### THE TASK
Return exactly the lines of the records below, starting at the line that contains "nose: (239, 116)" and ending at the line that contains "left shoulder: (403, 229)", with both of those lines kept.

*** DATA FOR ANALYSIS

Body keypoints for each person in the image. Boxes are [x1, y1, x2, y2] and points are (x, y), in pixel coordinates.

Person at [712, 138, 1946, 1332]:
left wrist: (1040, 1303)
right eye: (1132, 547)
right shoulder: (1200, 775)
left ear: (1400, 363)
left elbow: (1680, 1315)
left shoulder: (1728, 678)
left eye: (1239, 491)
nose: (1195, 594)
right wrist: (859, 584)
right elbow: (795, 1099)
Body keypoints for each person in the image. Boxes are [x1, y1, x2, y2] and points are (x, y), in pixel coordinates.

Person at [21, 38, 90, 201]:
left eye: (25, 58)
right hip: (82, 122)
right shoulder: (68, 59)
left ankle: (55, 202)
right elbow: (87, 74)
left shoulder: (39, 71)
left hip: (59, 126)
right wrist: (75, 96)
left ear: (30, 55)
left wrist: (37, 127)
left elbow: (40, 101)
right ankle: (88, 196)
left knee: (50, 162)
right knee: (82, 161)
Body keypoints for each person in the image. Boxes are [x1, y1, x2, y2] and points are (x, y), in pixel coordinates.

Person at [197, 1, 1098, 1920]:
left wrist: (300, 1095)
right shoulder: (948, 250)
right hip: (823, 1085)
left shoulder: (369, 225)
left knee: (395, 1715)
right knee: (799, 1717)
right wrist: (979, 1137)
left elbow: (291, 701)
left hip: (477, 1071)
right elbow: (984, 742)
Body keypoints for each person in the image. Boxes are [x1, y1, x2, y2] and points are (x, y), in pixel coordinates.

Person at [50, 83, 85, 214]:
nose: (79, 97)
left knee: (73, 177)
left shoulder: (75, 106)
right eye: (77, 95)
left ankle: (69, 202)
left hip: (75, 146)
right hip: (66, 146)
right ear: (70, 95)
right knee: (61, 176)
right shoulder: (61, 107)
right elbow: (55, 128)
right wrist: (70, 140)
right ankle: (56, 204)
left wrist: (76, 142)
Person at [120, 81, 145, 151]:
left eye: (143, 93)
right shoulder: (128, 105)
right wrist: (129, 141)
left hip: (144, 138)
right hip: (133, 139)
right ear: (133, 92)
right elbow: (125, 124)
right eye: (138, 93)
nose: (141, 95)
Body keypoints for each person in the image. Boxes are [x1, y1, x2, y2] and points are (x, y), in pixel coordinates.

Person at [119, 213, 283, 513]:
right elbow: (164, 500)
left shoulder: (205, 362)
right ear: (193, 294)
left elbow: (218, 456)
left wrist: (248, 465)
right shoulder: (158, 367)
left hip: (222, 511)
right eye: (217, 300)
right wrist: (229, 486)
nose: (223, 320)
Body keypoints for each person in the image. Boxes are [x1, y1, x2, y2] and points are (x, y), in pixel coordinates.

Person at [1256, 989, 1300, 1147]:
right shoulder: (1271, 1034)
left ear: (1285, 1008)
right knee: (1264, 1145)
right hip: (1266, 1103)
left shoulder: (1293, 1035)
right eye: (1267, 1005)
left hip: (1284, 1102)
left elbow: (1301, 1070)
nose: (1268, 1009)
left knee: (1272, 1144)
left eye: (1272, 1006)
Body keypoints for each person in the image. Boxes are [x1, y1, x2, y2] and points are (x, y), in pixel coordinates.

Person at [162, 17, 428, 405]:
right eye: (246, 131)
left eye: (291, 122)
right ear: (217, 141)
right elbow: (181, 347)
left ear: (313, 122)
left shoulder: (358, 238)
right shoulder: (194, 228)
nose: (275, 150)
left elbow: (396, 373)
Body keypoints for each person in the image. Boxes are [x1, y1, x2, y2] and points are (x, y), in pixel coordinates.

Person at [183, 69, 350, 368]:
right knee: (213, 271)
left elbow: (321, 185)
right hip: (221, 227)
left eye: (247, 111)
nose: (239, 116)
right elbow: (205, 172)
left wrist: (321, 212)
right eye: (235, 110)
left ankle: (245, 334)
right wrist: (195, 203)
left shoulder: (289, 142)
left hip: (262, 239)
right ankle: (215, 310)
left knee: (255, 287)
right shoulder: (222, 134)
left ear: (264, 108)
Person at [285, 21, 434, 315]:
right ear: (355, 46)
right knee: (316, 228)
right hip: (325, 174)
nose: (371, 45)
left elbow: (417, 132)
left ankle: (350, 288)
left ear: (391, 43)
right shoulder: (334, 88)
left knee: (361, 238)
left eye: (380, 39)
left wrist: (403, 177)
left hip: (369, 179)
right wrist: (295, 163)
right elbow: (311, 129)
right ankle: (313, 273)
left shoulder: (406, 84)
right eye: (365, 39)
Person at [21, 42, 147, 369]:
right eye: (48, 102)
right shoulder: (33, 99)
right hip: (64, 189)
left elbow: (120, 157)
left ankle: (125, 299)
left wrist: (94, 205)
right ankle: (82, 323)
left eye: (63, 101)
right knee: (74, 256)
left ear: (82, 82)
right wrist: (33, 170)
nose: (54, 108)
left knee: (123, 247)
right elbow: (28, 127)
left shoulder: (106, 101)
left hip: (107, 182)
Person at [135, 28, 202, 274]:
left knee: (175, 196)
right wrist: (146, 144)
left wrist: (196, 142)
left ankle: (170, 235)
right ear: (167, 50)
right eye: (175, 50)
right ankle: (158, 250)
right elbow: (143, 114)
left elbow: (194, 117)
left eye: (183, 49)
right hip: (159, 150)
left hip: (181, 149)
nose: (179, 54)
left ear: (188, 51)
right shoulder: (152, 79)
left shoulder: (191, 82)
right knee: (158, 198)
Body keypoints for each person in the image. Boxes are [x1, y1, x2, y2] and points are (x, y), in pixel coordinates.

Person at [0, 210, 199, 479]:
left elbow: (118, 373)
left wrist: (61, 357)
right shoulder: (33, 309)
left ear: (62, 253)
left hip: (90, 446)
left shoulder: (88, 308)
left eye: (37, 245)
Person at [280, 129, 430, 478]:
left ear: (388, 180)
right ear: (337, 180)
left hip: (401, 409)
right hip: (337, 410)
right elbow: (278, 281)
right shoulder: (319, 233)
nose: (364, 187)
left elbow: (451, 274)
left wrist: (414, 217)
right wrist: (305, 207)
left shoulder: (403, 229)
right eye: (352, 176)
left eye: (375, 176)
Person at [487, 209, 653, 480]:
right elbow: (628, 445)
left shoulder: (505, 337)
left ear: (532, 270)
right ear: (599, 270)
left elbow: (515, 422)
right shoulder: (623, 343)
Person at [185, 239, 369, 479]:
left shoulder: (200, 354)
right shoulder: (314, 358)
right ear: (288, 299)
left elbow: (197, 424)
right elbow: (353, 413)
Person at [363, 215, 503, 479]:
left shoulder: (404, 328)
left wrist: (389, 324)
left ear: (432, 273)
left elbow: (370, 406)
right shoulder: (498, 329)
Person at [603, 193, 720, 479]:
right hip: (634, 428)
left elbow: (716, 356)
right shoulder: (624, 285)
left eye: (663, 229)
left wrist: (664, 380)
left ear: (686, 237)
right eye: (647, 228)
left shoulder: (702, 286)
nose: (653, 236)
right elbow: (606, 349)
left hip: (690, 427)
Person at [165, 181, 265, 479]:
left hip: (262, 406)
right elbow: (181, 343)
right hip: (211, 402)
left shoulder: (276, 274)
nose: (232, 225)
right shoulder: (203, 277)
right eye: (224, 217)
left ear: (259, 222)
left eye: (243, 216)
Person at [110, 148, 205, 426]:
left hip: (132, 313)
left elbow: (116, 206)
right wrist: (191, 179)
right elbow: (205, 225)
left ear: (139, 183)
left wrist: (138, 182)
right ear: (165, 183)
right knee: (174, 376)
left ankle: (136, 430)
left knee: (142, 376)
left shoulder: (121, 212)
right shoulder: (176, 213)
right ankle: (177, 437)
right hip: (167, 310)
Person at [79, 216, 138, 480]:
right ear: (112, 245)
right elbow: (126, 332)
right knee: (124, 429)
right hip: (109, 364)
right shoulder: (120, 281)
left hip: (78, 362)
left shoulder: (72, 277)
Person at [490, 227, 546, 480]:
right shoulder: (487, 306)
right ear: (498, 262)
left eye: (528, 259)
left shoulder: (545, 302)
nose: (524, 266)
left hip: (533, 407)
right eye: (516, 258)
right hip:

******

### RESULT
nose: (239, 116)
right elbow: (205, 172)
left wrist: (321, 212)
right eye: (235, 110)
left ankle: (245, 334)
right wrist: (195, 203)
left shoulder: (289, 142)
left hip: (262, 239)
right ankle: (215, 310)
left knee: (255, 287)
right shoulder: (222, 134)
left ear: (264, 108)
Person at [285, 21, 434, 315]:
right ear: (355, 46)
right knee: (316, 228)
right hip: (325, 174)
nose: (371, 45)
left elbow: (417, 132)
left ankle: (350, 288)
left ear: (391, 43)
right shoulder: (334, 88)
left knee: (361, 238)
left eye: (380, 39)
left wrist: (403, 177)
left hip: (369, 179)
right wrist: (295, 163)
right elbow: (311, 129)
right ankle: (313, 273)
left shoulder: (406, 84)
right eye: (365, 39)
Person at [21, 42, 147, 369]:
right eye: (48, 102)
right shoulder: (33, 99)
right hip: (64, 189)
left elbow: (120, 157)
left ankle: (125, 299)
left wrist: (94, 205)
right ankle: (82, 323)
left eye: (63, 101)
right knee: (74, 256)
left ear: (82, 82)
right wrist: (33, 170)
nose: (54, 108)
left knee: (123, 247)
right elbow: (28, 127)
left shoulder: (106, 101)
left hip: (107, 182)
Person at [135, 28, 202, 274]:
left knee: (175, 196)
right wrist: (146, 144)
left wrist: (196, 142)
left ankle: (170, 235)
right ear: (167, 50)
right eye: (175, 50)
right ankle: (158, 250)
right elbow: (143, 114)
left elbow: (194, 117)
left eye: (183, 49)
right hip: (159, 150)
left hip: (181, 149)
nose: (179, 54)
left ear: (188, 51)
right shoulder: (152, 79)
left shoulder: (191, 82)
right knee: (158, 198)
Body keypoints for each person in the image. Boxes are [x1, y1, x2, y2] and points are (x, y), in pixel coordinates.

Person at [0, 210, 199, 479]:
left elbow: (118, 373)
left wrist: (61, 357)
right shoulder: (33, 309)
left ear: (62, 253)
left hip: (90, 446)
left shoulder: (88, 308)
left eye: (37, 245)
Person at [280, 129, 430, 478]:
left ear: (388, 180)
right ear: (337, 180)
left hip: (401, 409)
right hip: (337, 410)
right elbow: (278, 281)
right shoulder: (319, 233)
nose: (364, 187)
left elbow: (451, 274)
left wrist: (414, 217)
right wrist: (305, 207)
left shoulder: (403, 229)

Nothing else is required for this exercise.